As stated so eloquently above, this is GQ, not GD.

Nuclear Thermal Weapons Effects

Nuclear Blast Mapper

Health & Environmental Effects

Radiological Dispersion Weapons: Health, Social, and Environmental Effects - A Briefing Paper

Most of the links I could find concentrate on a nuclear exchange between two countries and not a single use by a terrorist organization. In time we will probably see such reports.

Possibly true, but your answer has virtually no relation to what the OP asked.

It’s a given that the panic that happened after 9/11 would look like 90% off day at Walmart next this. Can anybody answer my question about the power going out? Not just from EMP but from an entire city suddenly being taked off the grid.

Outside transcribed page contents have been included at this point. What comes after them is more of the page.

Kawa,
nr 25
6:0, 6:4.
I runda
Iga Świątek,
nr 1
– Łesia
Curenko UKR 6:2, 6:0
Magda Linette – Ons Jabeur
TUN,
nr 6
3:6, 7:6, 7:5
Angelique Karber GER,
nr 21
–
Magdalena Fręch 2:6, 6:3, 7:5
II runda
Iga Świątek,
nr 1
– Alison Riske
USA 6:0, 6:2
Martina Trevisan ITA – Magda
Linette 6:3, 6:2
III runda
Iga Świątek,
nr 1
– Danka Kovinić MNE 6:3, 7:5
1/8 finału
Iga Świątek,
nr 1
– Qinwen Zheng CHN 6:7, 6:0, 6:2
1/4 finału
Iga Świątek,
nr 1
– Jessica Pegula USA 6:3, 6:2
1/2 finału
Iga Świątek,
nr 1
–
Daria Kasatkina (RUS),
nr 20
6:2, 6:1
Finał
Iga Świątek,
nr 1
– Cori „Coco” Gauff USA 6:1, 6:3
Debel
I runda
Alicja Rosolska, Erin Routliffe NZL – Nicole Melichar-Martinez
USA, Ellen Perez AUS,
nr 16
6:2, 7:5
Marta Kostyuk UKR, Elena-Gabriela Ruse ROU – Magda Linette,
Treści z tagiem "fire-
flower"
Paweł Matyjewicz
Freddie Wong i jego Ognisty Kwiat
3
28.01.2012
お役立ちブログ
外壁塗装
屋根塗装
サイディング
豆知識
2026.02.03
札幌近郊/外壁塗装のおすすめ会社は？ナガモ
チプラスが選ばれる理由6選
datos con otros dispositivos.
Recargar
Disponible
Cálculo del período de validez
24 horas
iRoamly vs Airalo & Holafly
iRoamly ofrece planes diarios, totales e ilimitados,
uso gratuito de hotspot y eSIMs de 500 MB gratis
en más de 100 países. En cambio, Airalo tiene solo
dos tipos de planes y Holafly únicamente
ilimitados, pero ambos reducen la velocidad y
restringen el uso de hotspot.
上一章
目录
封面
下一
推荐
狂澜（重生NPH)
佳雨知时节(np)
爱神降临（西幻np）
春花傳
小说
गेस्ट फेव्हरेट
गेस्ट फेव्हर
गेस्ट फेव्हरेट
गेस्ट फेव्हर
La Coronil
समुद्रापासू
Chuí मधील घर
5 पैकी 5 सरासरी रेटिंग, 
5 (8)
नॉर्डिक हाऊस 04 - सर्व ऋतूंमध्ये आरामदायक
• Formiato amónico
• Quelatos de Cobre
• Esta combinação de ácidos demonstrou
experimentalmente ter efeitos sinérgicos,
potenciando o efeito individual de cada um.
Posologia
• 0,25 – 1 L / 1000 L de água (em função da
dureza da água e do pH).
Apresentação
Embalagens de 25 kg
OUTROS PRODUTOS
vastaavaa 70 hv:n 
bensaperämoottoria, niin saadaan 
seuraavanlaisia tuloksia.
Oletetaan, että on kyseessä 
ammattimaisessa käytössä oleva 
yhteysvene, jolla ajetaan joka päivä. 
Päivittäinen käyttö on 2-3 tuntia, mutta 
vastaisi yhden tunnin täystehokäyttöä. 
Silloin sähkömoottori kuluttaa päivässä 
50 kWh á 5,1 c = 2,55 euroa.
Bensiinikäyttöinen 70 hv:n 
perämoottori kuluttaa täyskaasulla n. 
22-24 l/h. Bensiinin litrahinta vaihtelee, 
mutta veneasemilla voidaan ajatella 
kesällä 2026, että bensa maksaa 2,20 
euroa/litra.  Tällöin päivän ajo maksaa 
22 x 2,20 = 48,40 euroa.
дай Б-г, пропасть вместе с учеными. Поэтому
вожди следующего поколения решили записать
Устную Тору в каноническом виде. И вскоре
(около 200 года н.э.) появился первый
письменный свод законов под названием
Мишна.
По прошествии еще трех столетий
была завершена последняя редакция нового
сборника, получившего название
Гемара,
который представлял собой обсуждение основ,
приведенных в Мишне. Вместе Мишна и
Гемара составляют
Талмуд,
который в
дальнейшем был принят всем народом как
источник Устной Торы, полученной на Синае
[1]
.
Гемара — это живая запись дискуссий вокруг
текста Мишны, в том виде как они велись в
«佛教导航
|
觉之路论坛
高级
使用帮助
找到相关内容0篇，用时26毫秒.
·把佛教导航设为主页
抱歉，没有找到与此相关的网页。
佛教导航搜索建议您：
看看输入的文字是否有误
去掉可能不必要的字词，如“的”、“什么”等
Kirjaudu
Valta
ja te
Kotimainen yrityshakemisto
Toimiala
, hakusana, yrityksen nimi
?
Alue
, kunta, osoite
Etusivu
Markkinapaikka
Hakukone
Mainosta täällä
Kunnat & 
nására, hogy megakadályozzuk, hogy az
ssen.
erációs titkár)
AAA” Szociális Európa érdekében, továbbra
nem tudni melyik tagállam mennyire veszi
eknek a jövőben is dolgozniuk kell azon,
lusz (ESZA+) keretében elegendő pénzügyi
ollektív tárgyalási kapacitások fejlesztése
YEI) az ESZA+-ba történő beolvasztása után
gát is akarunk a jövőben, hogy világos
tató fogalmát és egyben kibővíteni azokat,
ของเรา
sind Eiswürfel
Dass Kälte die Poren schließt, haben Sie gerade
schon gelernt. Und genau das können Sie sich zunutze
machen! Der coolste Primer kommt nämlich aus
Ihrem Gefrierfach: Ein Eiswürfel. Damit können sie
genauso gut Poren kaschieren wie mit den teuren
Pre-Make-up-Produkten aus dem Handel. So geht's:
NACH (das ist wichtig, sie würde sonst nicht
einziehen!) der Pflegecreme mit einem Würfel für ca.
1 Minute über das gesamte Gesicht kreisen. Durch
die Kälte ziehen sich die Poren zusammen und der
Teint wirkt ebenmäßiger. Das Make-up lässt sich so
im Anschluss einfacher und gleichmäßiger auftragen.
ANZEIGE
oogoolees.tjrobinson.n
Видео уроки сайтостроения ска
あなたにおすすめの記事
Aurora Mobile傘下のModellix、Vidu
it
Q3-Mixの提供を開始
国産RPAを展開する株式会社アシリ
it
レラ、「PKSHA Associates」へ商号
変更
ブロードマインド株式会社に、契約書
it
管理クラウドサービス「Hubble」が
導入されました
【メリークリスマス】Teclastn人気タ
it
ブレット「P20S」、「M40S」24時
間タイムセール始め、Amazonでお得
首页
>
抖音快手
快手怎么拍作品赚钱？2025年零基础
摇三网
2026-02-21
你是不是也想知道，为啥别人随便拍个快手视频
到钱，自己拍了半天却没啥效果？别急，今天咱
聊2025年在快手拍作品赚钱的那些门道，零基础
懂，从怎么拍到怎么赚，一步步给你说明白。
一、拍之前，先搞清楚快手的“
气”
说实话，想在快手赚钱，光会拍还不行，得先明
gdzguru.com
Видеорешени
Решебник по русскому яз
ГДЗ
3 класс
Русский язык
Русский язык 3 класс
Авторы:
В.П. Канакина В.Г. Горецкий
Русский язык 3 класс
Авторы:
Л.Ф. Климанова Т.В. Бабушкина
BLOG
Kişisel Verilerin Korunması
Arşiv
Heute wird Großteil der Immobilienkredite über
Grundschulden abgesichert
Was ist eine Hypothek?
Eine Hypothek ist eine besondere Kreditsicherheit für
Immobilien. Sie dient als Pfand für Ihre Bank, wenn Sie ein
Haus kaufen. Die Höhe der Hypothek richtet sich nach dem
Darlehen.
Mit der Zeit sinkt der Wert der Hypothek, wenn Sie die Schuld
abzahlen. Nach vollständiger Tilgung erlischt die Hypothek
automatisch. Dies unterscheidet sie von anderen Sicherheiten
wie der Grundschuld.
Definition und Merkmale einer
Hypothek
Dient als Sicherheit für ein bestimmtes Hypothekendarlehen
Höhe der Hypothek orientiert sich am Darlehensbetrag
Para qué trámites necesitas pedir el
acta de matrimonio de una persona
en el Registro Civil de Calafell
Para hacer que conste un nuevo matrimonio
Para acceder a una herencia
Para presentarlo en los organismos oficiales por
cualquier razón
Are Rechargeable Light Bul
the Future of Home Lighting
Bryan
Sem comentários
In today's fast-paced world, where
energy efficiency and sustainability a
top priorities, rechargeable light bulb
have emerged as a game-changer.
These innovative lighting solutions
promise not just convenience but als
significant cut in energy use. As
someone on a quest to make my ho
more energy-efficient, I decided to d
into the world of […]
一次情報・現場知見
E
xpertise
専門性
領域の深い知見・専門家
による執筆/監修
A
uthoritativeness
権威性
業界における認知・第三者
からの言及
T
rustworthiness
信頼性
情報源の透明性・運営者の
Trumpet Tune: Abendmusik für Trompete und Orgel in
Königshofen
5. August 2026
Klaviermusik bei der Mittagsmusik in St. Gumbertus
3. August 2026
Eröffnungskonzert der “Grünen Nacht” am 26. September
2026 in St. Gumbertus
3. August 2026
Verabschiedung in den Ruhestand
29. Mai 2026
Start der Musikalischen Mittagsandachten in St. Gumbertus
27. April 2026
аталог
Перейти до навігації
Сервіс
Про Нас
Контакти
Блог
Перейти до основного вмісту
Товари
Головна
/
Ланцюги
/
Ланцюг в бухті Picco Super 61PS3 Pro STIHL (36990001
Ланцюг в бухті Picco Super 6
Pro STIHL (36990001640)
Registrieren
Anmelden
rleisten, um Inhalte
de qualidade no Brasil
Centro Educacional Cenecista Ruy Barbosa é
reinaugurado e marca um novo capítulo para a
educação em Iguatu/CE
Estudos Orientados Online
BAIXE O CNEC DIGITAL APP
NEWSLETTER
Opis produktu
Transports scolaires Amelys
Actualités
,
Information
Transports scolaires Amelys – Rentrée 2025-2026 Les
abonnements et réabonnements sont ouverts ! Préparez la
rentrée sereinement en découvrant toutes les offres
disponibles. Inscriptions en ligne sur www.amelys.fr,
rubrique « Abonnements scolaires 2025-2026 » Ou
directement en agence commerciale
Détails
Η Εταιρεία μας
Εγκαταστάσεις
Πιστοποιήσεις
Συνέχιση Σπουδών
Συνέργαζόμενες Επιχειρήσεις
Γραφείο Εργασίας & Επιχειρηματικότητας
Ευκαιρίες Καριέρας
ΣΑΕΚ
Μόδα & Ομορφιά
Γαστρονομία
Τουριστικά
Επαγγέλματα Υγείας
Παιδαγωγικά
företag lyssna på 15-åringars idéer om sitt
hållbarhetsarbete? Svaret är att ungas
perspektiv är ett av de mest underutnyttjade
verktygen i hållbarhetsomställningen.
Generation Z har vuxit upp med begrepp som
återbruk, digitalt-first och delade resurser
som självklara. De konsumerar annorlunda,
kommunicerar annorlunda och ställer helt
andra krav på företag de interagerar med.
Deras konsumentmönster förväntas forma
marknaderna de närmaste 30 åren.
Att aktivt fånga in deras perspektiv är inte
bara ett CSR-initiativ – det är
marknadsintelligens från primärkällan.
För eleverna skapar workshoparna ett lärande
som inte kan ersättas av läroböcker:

The northeastern power grid is a funny thing. It is not an entity, but a conglomeration of the dozens of different power producers, transmitters, and distributors. Over them are major state- or multistate-level control centers with fantastically sophisticated monitoring and switching capacity.

Theoretically, there are protections and precautions in place at every major control center that would try to compensate automatically for a cut-out and then default to the operators’ efforts to reroute the power across the grid.

As we saw in the last blackout, practice does not work as well as theory.

The centers think they’ve rejiggered to avoid a general blackout. Nobody knows for sure until an event is triggered.

So there’s no possible general answer to this what if. It all depends on where, how, when, how much, and every other question word.